Task objective:
Please pick out every line below that contains the word "What", and copy each one.

** Opening Supplied material block **

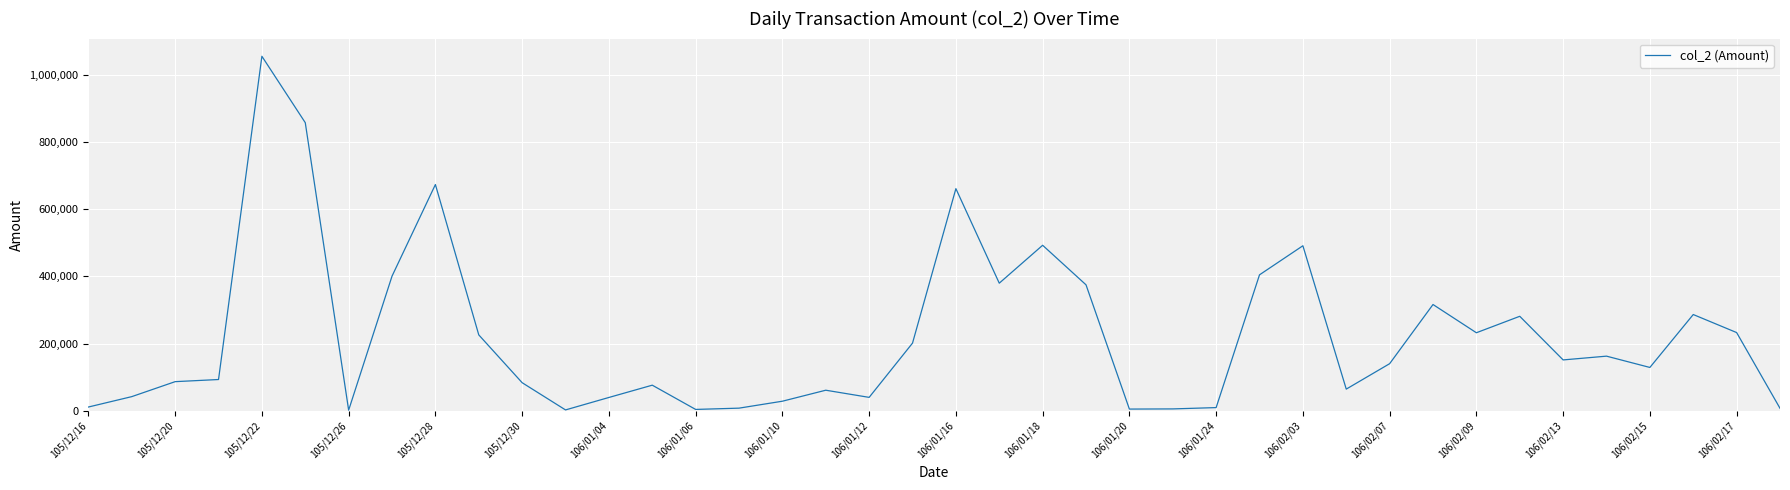

What is the greatest value displayed?

1054650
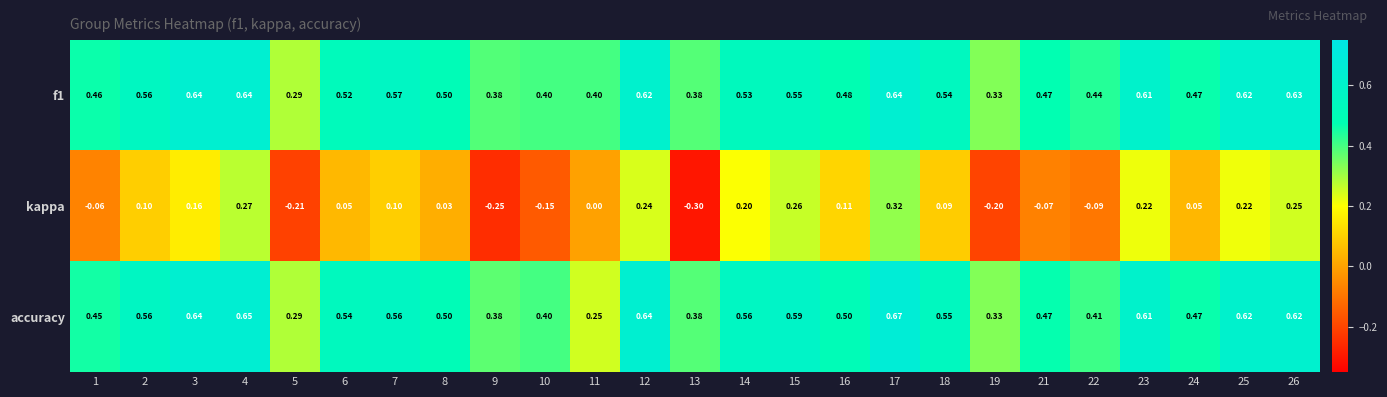

Is the value of f1 at 13 greater than the value of accuracy at 16?

No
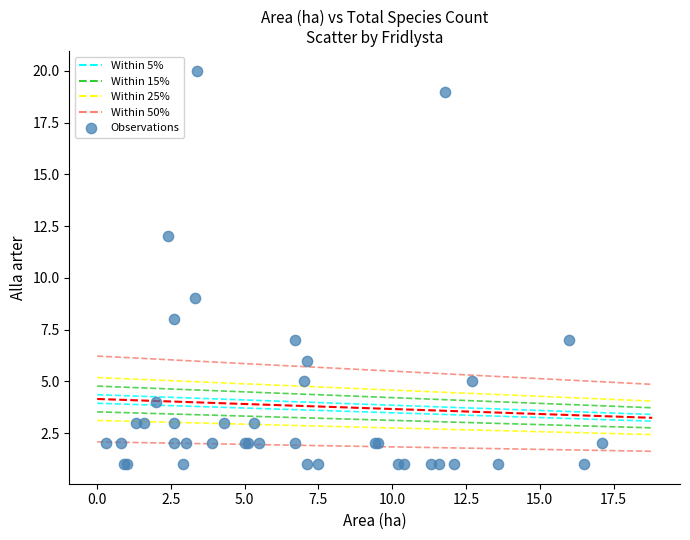

What Y value in the scatter plot is closest to 10?

9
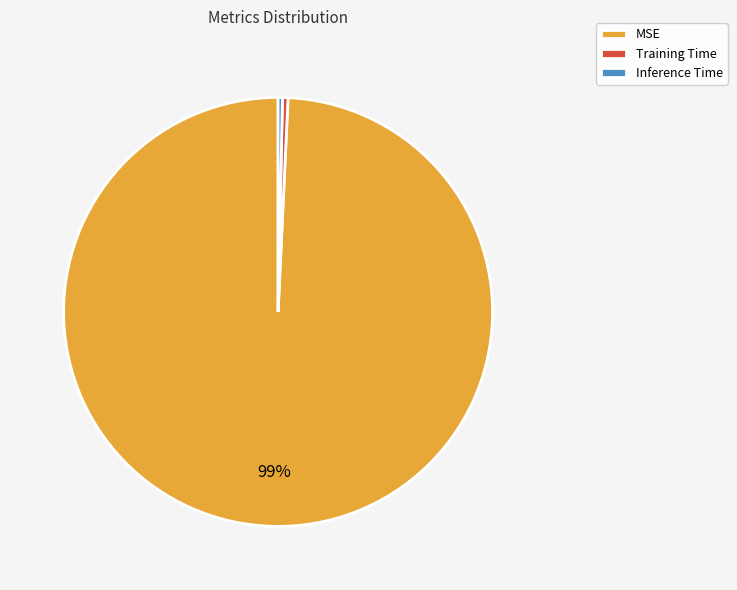

The MSE slice represents 89% of the pie. True or false?

False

** Closing Supplied material block **

Response to the task:
What is the greatest value displayed?
What Y value in the scatter plot is closest to 10?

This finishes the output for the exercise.